Problems to solve:
A) In the interview transcript, which hurricane does Daniel name in connection with the first climate change story he contributed to?
B) Update the rows from the line that has "class: Polypodiopsida" through the last line of the rows, changing "common name" to "vernacular name" and leaving everything else the same. Return only those lines.

Intro: [00:00:10] Welcome to Story World, where we feature creative scholarship and global engagement by students, faculty, guests and friends at the Global Lab at WPI. Story World. Explore with us.

 

Stephen: [00:00:29] I’m here with Daniel Glick. He is an author and journalist who’s been published in more than 50 magazines, including the National Geographic and Newsweek. He was recently awarded an National Press Foundation Award for Energy and Environment Writing. He’s also a fellow here in the Global Lab at WPI, and he’s been an adjunct instructor at WPI, teaching a course on climate change and resiliency in the developing world. Welcome Dan.

 

Daniel: [00:00:58] Good to be here.

 

Stephen: [00:00:59] So then you’ve been writing about climate change for a while. Can you give us a quick tour of sort of when you got into this issue and how what you’ve been working on on climate change?

 

Daniel: [00:01:10] Yeah, I think the first story that I contributed to that had anything to do with climate change was after Hurricane Andrew in 1992. I was working for Newsweek and it was right around the time scientists were beginning to speak publicly about climate change and what they had known actually for decades already, that the amount of carbon dioxide that we were emitting into the atmosphere was already changing some really important aspects of atmospheric physics. And one of those things was the frequency and or the intensity, especially of hurricanes. And so we were able to sort of bring that in after Hurricane Andrew, which was just a terribly destructive hurricane, and trying to explain to people that, of course, hurricanes hadn’t happened for, you know, history of the planet. But now they were happening. With more intensity and in places where humans had settled. And so they were creating these huge billion multibillion dollar disasters that were no longer natural disasters.

 

Stephen: [00:02:17] Mm hmm. So there’s a lot I want to dive into about kind of the people you were engaging around that the public, as well as scientists. But maybe before that. Can you give us a quick update since that work on Hurricane Andrew? What other work have you done on climate change?

Given entries:
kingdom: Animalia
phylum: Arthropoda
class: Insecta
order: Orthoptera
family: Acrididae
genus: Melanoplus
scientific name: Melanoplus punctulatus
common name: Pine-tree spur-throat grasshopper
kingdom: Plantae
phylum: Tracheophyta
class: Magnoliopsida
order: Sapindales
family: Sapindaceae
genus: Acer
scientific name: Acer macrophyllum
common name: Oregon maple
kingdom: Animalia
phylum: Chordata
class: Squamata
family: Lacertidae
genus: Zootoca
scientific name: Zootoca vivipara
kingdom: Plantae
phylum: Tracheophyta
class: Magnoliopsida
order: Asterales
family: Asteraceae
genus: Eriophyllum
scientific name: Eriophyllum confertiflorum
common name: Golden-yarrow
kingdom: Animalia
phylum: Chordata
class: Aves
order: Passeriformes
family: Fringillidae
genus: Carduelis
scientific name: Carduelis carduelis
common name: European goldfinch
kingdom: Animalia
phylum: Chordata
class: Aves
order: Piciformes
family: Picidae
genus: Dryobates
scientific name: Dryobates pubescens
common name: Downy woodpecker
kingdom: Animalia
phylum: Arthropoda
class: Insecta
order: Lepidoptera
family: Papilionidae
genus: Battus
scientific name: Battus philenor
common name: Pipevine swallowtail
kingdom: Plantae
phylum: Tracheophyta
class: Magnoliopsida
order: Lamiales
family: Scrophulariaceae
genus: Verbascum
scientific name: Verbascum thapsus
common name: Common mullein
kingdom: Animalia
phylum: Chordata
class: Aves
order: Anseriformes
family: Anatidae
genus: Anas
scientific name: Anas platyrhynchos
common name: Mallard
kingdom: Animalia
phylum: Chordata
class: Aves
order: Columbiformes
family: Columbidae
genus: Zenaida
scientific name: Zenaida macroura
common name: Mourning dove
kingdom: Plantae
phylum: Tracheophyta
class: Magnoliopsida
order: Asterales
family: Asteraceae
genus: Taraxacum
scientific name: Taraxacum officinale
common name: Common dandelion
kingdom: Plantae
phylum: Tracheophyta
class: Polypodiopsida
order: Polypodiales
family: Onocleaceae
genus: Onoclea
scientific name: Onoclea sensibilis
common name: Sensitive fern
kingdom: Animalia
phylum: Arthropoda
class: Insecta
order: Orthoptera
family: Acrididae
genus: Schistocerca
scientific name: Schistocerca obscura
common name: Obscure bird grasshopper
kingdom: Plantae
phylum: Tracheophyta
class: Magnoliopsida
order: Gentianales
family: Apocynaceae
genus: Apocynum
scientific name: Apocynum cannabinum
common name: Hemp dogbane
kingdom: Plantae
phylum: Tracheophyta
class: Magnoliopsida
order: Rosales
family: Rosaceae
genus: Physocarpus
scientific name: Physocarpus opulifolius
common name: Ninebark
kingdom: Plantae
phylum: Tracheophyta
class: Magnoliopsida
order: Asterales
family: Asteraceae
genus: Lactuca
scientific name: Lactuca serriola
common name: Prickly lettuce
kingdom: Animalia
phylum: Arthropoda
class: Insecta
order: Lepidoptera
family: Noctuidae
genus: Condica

Completed exercise:
A) Hurricane Andrew, in 1992.

B)
class: Polypodiopsida
order: Polypodiales
family: Onocleaceae
genus: Onoclea
scientific name: Onoclea sensibilis
vernacular name: Sensitive fern
kingdom: Animalia
phylum: Arthropoda
class: Insecta
order: Orthoptera
family: Acrididae
genus: Schistocerca
scientific name: Schistocerca obscura
vernacular name: Obscure bird grasshopper
kingdom: Plantae
phylum: Tracheophyta
class: Magnoliopsida
order: Gentianales
family: Apocynaceae
genus: Apocynum
scientific name: Apocynum cannabinum
vernacular name: Hemp dogbane
kingdom: Plantae
phylum: Tracheophyta
class: Magnoliopsida
order: Rosales
family: Rosaceae
genus: Physocarpus
scientific name: Physocarpus opulifolius
vernacular name: Ninebark
kingdom: Plantae
phylum: Tracheophyta
class: Magnoliopsida
order: Asterales
family: Asteraceae
genus: Lactuca
scientific name: Lactuca serriola
vernacular name: Prickly lettuce
kingdom: Animalia
phylum: Arthropoda
class: Insecta
order: Lepidoptera
family: Noctuidae
genus: Condica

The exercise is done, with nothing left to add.